What should I do if I’m in a situation where the other guitarist in my band and the drummer present a new riff and I think it fuck’n blows? It’s like a ton of random notes, not appealing sounding at all, and definitely not catchy or melodic, which is what we are going for. I tried to say I didn’t like it but they keep saying WE LIKE IT. Seriously it doesn’t even go with our music at all!

Thanks,
Caught in a Mosh

Dear Caught in a Mosh,

Inter-band politics and song writing is something you almost can never get away from. Music is art and art is expression. It’s not unreasonable for someone to get emotional about his or her music. No matter what type of band scenario you’re in, you’re probably going to have to deal with something like this. So don’t fear it. This kind of tension is what writing music is all about, and it’s from this tension great riffs, songs, and records have been made. Its not easy for most people and even some of the biggest and sickest bands go through this all the time.

The first thing you need to do is search yourself.
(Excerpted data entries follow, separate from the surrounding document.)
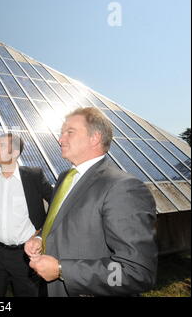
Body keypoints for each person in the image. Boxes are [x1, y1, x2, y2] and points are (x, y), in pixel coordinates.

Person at [25, 107, 158, 297]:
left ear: (94, 138)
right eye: (61, 133)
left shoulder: (123, 187)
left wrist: (63, 270)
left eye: (69, 132)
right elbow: (59, 223)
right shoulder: (65, 178)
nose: (60, 139)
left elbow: (137, 272)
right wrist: (40, 239)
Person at [0, 132, 53, 296]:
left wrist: (41, 231)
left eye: (1, 145)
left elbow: (56, 203)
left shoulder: (33, 176)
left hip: (25, 254)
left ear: (16, 152)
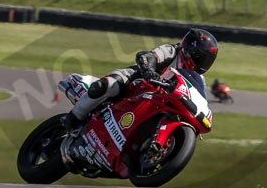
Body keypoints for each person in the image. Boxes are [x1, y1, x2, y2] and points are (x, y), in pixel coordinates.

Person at [61, 28, 218, 131]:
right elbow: (147, 56)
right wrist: (149, 70)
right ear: (191, 48)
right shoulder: (172, 51)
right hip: (136, 82)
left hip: (158, 102)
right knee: (107, 85)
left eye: (207, 60)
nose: (202, 63)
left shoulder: (198, 79)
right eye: (201, 57)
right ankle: (72, 118)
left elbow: (200, 100)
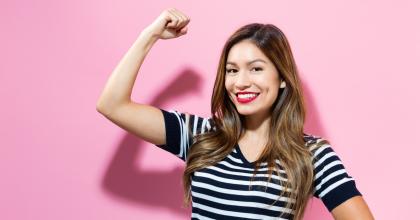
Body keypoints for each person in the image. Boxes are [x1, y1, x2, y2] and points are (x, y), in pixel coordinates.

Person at [96, 8, 374, 220]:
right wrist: (150, 35)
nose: (240, 82)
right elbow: (112, 104)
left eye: (255, 68)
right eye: (232, 70)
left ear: (282, 78)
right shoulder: (200, 136)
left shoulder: (312, 154)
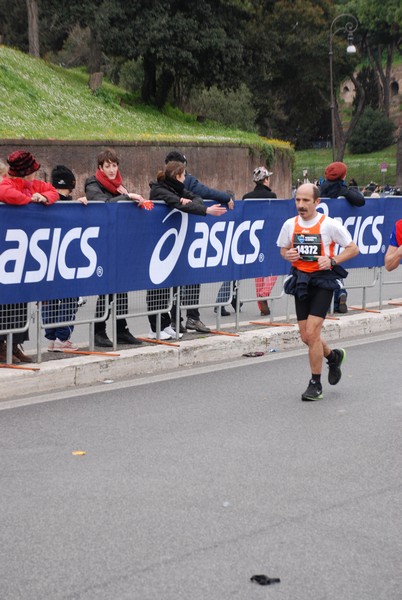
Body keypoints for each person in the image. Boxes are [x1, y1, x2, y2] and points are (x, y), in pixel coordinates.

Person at [276, 182, 359, 401]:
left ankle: (315, 383)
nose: (301, 205)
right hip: (301, 281)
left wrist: (332, 260)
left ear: (317, 202)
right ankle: (333, 357)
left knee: (312, 333)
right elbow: (283, 249)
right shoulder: (289, 225)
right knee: (306, 336)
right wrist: (288, 255)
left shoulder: (329, 225)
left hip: (323, 281)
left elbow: (353, 249)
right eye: (298, 200)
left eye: (306, 201)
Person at [149, 160, 227, 336]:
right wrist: (205, 210)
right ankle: (155, 328)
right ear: (177, 176)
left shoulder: (176, 188)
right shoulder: (159, 189)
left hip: (172, 241)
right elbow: (176, 203)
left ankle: (166, 324)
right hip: (158, 241)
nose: (185, 179)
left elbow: (195, 197)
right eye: (184, 175)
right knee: (157, 287)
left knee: (168, 286)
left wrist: (188, 200)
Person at [0, 150, 59, 364]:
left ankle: (14, 345)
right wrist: (29, 200)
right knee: (5, 301)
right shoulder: (8, 183)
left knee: (20, 302)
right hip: (7, 251)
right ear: (25, 173)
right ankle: (1, 345)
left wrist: (43, 197)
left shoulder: (35, 185)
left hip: (23, 253)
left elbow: (53, 191)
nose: (36, 175)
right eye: (33, 172)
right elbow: (6, 194)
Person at [164, 151, 234, 328]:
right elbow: (205, 191)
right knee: (188, 278)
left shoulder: (166, 182)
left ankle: (178, 319)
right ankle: (188, 318)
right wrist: (226, 197)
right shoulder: (181, 182)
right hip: (185, 238)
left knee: (179, 280)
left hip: (174, 238)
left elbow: (198, 196)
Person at [85, 148, 145, 347]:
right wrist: (129, 198)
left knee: (122, 286)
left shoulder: (119, 186)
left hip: (119, 241)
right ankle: (98, 330)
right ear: (100, 168)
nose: (111, 170)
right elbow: (105, 204)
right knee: (106, 288)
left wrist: (131, 199)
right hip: (101, 242)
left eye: (114, 165)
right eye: (107, 166)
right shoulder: (92, 183)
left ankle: (121, 329)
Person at [42, 166, 87, 352]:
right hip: (67, 260)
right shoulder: (72, 207)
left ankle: (52, 338)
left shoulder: (45, 203)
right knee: (69, 298)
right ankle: (63, 338)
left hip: (46, 260)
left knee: (49, 298)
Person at [319, 161, 365, 314]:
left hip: (318, 233)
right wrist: (345, 191)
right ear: (343, 176)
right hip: (337, 233)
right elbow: (360, 201)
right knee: (333, 260)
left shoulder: (319, 189)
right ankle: (339, 291)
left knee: (325, 264)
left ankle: (330, 298)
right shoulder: (342, 190)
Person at [242, 166, 278, 316]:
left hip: (252, 236)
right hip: (268, 234)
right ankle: (264, 293)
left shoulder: (246, 197)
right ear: (266, 179)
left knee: (259, 271)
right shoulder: (272, 196)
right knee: (274, 266)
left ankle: (261, 300)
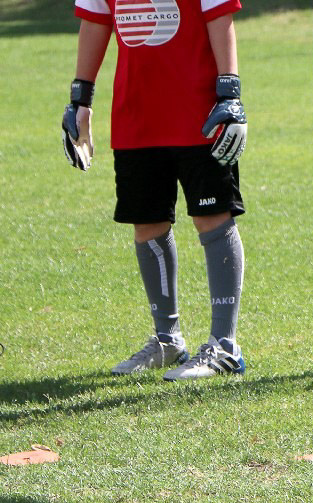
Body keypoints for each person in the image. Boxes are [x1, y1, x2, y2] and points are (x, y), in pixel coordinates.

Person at [62, 0, 248, 380]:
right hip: (136, 117)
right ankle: (168, 339)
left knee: (213, 218)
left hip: (200, 114)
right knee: (147, 223)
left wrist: (230, 94)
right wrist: (80, 99)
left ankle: (224, 345)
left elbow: (219, 16)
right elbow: (96, 21)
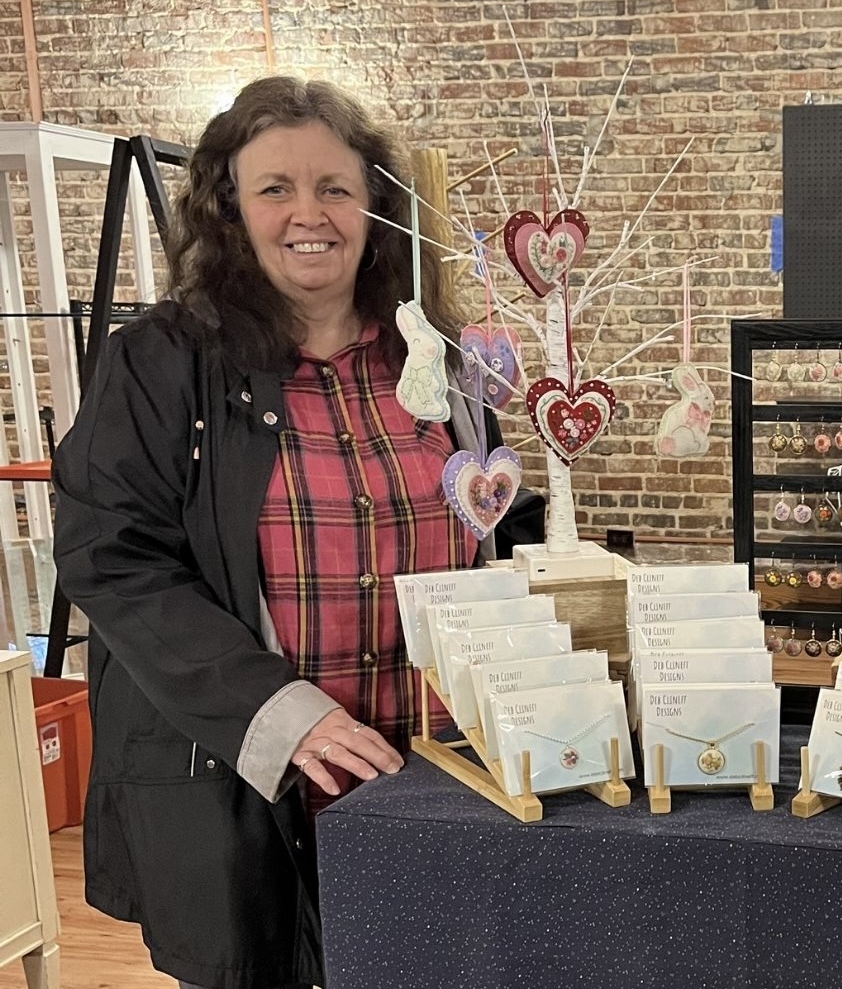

Do you really not like the riff/song idea or is there something else going on? Being in a band can be like being in perpetual high school. There are all sorts of little inter-band dynamics that can cloud both your and your band members’ judgments. So make sure you are pure at heart, and not thinking from that place in your brain that is still pissed cause the other guitar player can play the solo to Crazy Train better than you.

Next, ask is there something I can change in a slight way to make this riff not only more smoken’, but also more me? I have noticed that when this problem usually occurs the dude who thinks the riff sucks, doesn’t like the fact that there is none of his own ideas in the riff. It can be rough justice to face, but sadly, often true. Maybe add some sort of harmony, maybe you don’t like the chord progression, or maybe the riff should be faster or slower. Chances are if you are all into the same bands and clear about what type of band you’re in, there should be a way to tweak it and make it better.

Ok, what if the riff/song idea in question really does suck. In that case, what do you do when you’re presented a riff that “blows?” It’s important to be tactful, respectful, and most of all clear as to what you think is not working. When you’re working in a group situation you have to be able to work with other people, so make sure you hone in on what doesn’t work for you. That way you can work as a team to make the idea grow, or explore other options. A common misconception is that you have to make all these decisions right away. It may not hit you right away what isn’t working, so don’t be afraid to take your time while you’re writing. This doesn’t mean never commit, it just means if you need some time to come up with the critical feedback that is going to help push the song, that’s ok. So maybe keep the riff in the song as a placeholder just remember not to let it sit there too long. Bands often times don’t like change because it involves more work.

Its important to remember a band is a team, a gang, and a collective of individual voices singing together. You need those band mates and they need you. Who knows how many bad riffs I would have pushed forward if it weren’t for my band mates. Work together and find a way to communicate with your fellow bros. No one wants to be in a band with people who are unhappy with the music they are playing. No one wants to be in a band where the members are afraid to say they don’t like something. No one wants to be in a band that isn’t honest and real to what it is. So keep your band honest, communicate clearly, and be willing to share the burden of song writing. I promise it will be worth it for everyone involved when you write that first kick as song.